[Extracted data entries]
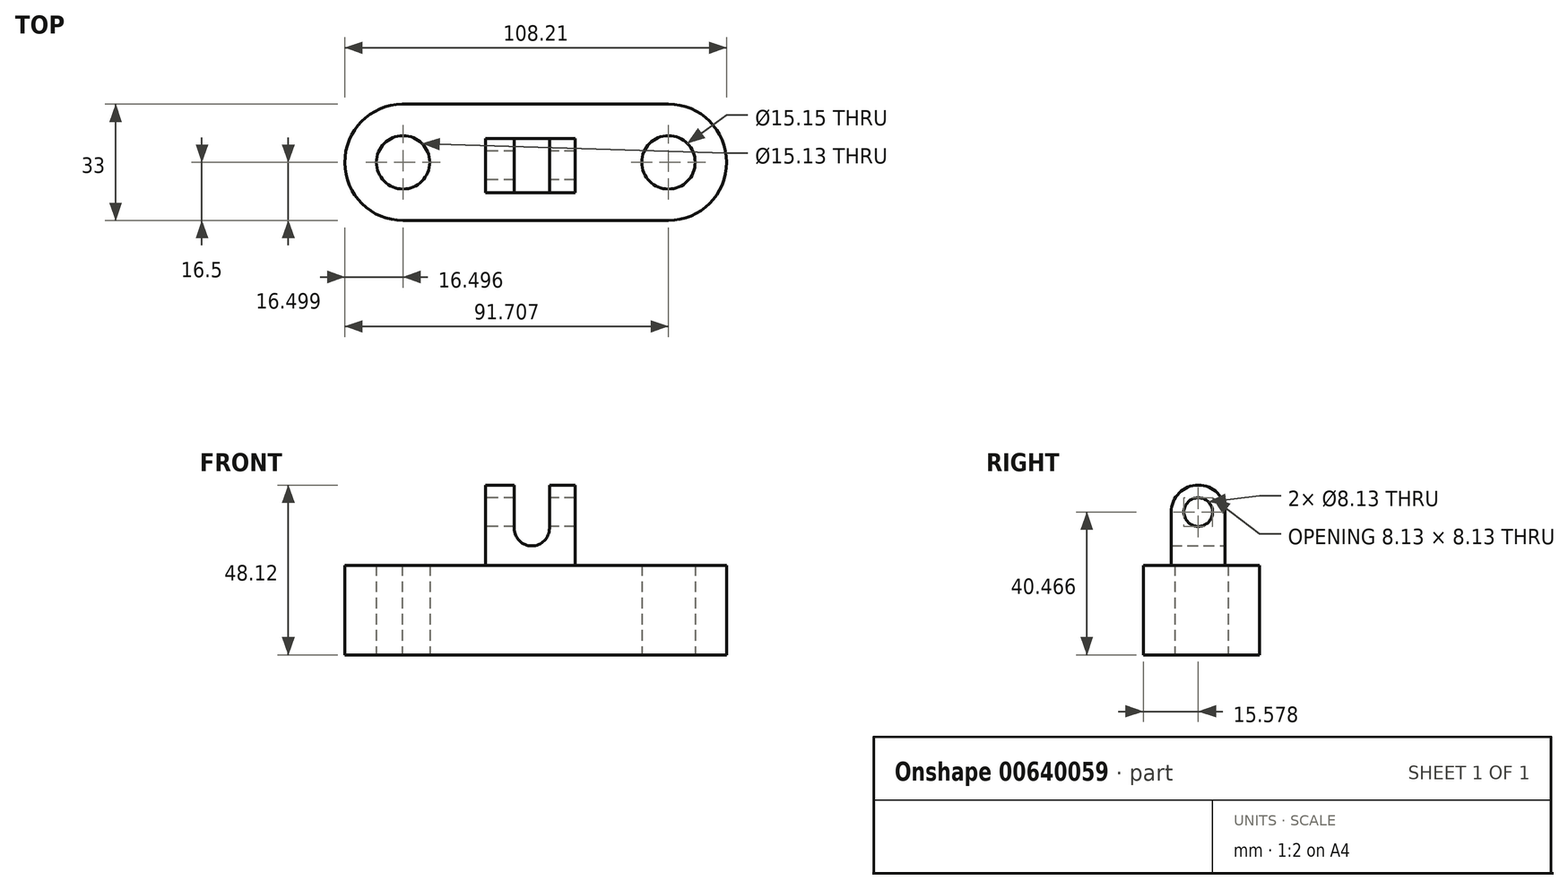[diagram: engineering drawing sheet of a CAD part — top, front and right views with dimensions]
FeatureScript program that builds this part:
annotation { "Feature Type Name" : "Feature", "Feature Type Description" : "" }
export const myFeature = defineFeature(function(context is Context, id is Id, definition is map)
    precondition{}
    {
        {
            var Q0;
            Q0=qCreatedBy(makeId("Top.planeOp"),FACE);
            var sketch = newSketch(context, id + "F0", { "sketchPlane" : qUnion([Q0])});
            skLineSegment(sketch, "E0", {"start": v(-29.4, 15.2) * mm, "end": v(46, 15.2) * mm});
            skLineSegment(sketch, "E1", {"start": v(46, 15.2) * mm, "end": v(46, -17.8) * mm});
            skLineSegment(sketch, "E2", {"start": v(46, -17.8) * mm, "end": v(-29.21, -17.8) * mm});
            skLineSegment(sketch, "E3", {"start": v(-29.21, -17.8) * mm, "end": v(-29.4, 15.2) * mm});
            skArc(sketch, "E4", {"start": v(-29.4, 15.2) * mm, "mid": v(-45.71, -1.39) * mm, "end": v(-29.21, -17.8) * mm});
            skArc(sketch, "E5", {"start": v(46, -17.8) * mm, "mid": v(62.5, -1.3) * mm, "end": v(46, 15.2) * mm});
            skCircle(sketch, "E6", {"center": v(-29.21, -1.29) * mm, "radius": 7.57 * mm});
            skCircle(sketch, "E7", {"center": v(46, -1.3) * mm, "radius": 7.57 * mm});
            skSolve(sketch);
        }
        {
            var Q0;
            {var subQ5=sQuery(id+"F0.wireOp",EDGE,"E0");Q0=makeQuery(id+"F0.imprint","IMPRINT",FACE,{"disambiguationData":[TD([[makeQuery(id+"F0.imprint","IMPRINT",EDGE,{"derivedFrom":subQ5}),-1.0]])]});}
            var Q1;
            {var subQ0=sQuery(id+"F0.wireOp",EDGE,"E4");Q1=makeQuery(id+"F0.imprint","IMPRINT",FACE,{"disambiguationData":[TD([[makeQuery(id+"F0.imprint","IMPRINT",EDGE,{"derivedFrom":subQ0}),1.0]])]});}
            var Q2;
            {var subQ0=sQuery(id+"F0.wireOp",EDGE,"E5");Q2=makeQuery(id+"F0.imprint","IMPRINT",FACE,{"disambiguationData":[TD([[makeQuery(id+"F0.imprint","IMPRINT",EDGE,{"derivedFrom":subQ0}),1.0]])]});}
            extrude(context, id + "F1", {"entities" : qUnion([Q0, Q1, Q2]), "depth" : 25.4 * mm, "offsetDistance" : 25.4 * mm});
        }
        {
            var Q0;
            Q0=qCreatedBy(makeId("Right.planeOp"),FACE);
            var sketch = newSketch(context, id + "F2", { "sketchPlane" : qUnion([Q0])});
            skLineSegment(sketch, "E8", {"start": v(-9.86, 25.35) * mm, "end": v(-9.86, 40.47) * mm});
            skLineSegment(sketch, "E9", {"start": v(-9.86, 40.47) * mm, "end": v(5.44, 40.47) * mm});
            skArc(sketch, "E10", {"start": v(5.44, 40.47) * mm, "mid": v(-2.21, 48.12) * mm, "end": v(-9.86, 40.47) * mm});
            skLineSegment(sketch, "E11", {"start": v(5.44, 40.47) * mm, "end": v(5.44, 25.16) * mm});
            skLineSegment(sketch, "E12", {"start": v(5.44, 25.16) * mm, "end": v(-9.86, 25.35) * mm});
            skSolve(sketch);
        }
        {
            var Q0;
            Q0=makeQuery(id+"F2.imprint","IMPRINT",FACE,{"disambiguationData":[TD([[makeQuery(id+"F2.imprint","IMPRINT",EDGE,{"derivedFrom":sQuery(id+"F2.wireOp",EDGE,"E8")}),-1.0]])]});
            var Q1;
            Q1=makeQuery(id+"F2.imprint","IMPRINT",FACE,{"disambiguationData":[TD([[makeQuery(id+"F2.imprint","IMPRINT",EDGE,{"derivedFrom":sQuery(id+"F2.wireOp",EDGE,"E9")}),1.0]])]});
            extrude(context, id + "F3", {"entities" : qUnion([Q0, Q1]), "endBound" : BoundingType.SYMMETRIC, "oppositeDirection" : true, "depth" : 25.4 * mm, "offsetDistance" : 25.4 * mm});
        }
        {
            var Q0;
            Q0=makeQuery(id+"F1.opExtrude","SWEPT_BODY",BODY,{"disambiguationData":[OSD([sQuery(id+"F0.wireOp",EDGE,"E0"),sQuery(id+"F0.wireOp",EDGE,"E2"),sQuery(id+"F0.wireOp",EDGE,"E4"),sQuery(id+"F0.wireOp",EDGE,"E5"),sQuery(id+"F0.wireOp",EDGE,"E6"),sQuery(id+"F0.wireOp",EDGE,"E7")])]});
            transform(context, id + "F4", {"entities" : qUnion([Q0]), "transformType" : TransformType.TRANSLATION_3D, "dx" : 0 * mm, "dy" : 0 * mm, "dz" : 0 * mm, "makeCopy" : false});
        }
        {
            var Q0;
            Q0=makeQuery(id+"F3.opExtrude","SWEPT_BODY",BODY,{"disambiguationData":[OSD([sQuery(id+"F2.wireOp",EDGE,"E8"),sQuery(id+"F2.wireOp",EDGE,"E10"),sQuery(id+"F2.wireOp",EDGE,"E11"),sQuery(id+"F2.wireOp",EDGE,"E12")])]});
            transform(context, id + "F5", {"entities" : qUnion([Q0]), "transformType" : TransformType.TRANSLATION_3D, "dx" : 6.86 * mm, "dy" : 0 * mm, "dz" : 0 * mm, "makeCopy" : false});
        }
        {
            var Q0;
            Q0=qCreatedBy(makeId("Front.planeOp"),FACE);
            var sketch = newSketch(context, id + "F6", { "sketchPlane" : qUnion([Q0])});
            skLineSegment(sketch, "E13", {"start": v(2.3, 51.71) * mm, "end": v(2.3, 35.86) * mm});
            skLineSegment(sketch, "E14", {"start": v(2.3, 35.86) * mm, "end": v(12.26, 35.86) * mm});
            skLineSegment(sketch, "E15", {"start": v(12.26, 35.86) * mm, "end": v(12.26, 51.71) * mm});
            skLineSegment(sketch, "E16", {"start": v(12.26, 51.71) * mm, "end": v(2.3, 51.71) * mm});
            skArc(sketch, "E17", {"start": v(2.3, 35.86) * mm, "mid": v(7.28, 30.88) * mm, "end": v(12.26, 35.86) * mm});
            skSolve(sketch);
        }
        {
            var Q0;
            Q0 = qSketchRegion(id + "F6", true);
            extrude(context, id + "F7", {"entities" : qUnion([Q0]), "operationType" : NewBodyOperationType.REMOVE, "endBound" : BoundingType.SYMMETRIC, "depth" : 25.4 * mm, "offsetDistance" : 25.4 * mm});
        }
        {
            var Q0;
            Q0=makeQuery(id+"F3.opExtrude","CAP_FACE",FACE,{"disambiguationData":[OSD([sQuery(id+"F2.wireOp",EDGE,"E8"),sQuery(id+"F2.wireOp",EDGE,"E10"),sQuery(id+"F2.wireOp",EDGE,"E11"),sQuery(id+"F2.wireOp",EDGE,"E12")])],"isStart":false});
            var sketch = newSketch(context, id + "F8", { "sketchPlane" : qUnion([Q0])});
            skCircle(sketch, "E18", {"center": v(2.21, 40.47) * mm, "radius": 4.07 * mm});
            skSolve(sketch);
        }
        {
            var Q0;
            Q0 = qSketchRegion(id + "F8", true);
            extrude(context, id + "F9", {"entities" : qUnion([Q0]), "operationType" : NewBodyOperationType.REMOVE, "oppositeDirection" : true, "depth" : 25.65 * mm, "offsetDistance" : 25.4 * mm});
        }
    });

→ WHAT IS EXPECTED
Rewrite the material from its start through the line containing "v(46, -1.3) *", changing every "radius" to "r" and leaving everything else intact. Omit the pictures.

→ OUTPUT
[diagram: engineering drawing sheet of a CAD part — top, front and right views with dimensions]
FeatureScript program that builds this part:
annotation { "Feature Type Name" : "Feature", "Feature Type Description" : "" }
export const myFeature = defineFeature(function(context is Context, id is Id, definition is map)
    precondition{}
    {
        {
            var Q0;
            Q0=qCreatedBy(makeId("Top.planeOp"),FACE);
            var sketch = newSketch(context, id + "F0", { "sketchPlane" : qUnion([Q0])});
            skLineSegment(sketch, "E0", {"start": v(-29.4, 15.2) * mm, "end": v(46, 15.2) * mm});
            skLineSegment(sketch, "E1", {"start": v(46, 15.2) * mm, "end": v(46, -17.8) * mm});
            skLineSegment(sketch, "E2", {"start": v(46, -17.8) * mm, "end": v(-29.21, -17.8) * mm});
            skLineSegment(sketch, "E3", {"start": v(-29.21, -17.8) * mm, "end": v(-29.4, 15.2) * mm});
            skArc(sketch, "E4", {"start": v(-29.4, 15.2) * mm, "mid": v(-45.71, -1.39) * mm, "end": v(-29.21, -17.8) * mm});
            skArc(sketch, "E5", {"start": v(46, -17.8) * mm, "mid": v(62.5, -1.3) * mm, "end": v(46, 15.2) * mm});
            skCircle(sketch, "E6", {"center": v(-29.21, -1.29) * mm, "r": 7.57 * mm});
            skCircle(sketch, "E7", {"center": v(46, -1.3) * mm, "r": 7.57 * mm});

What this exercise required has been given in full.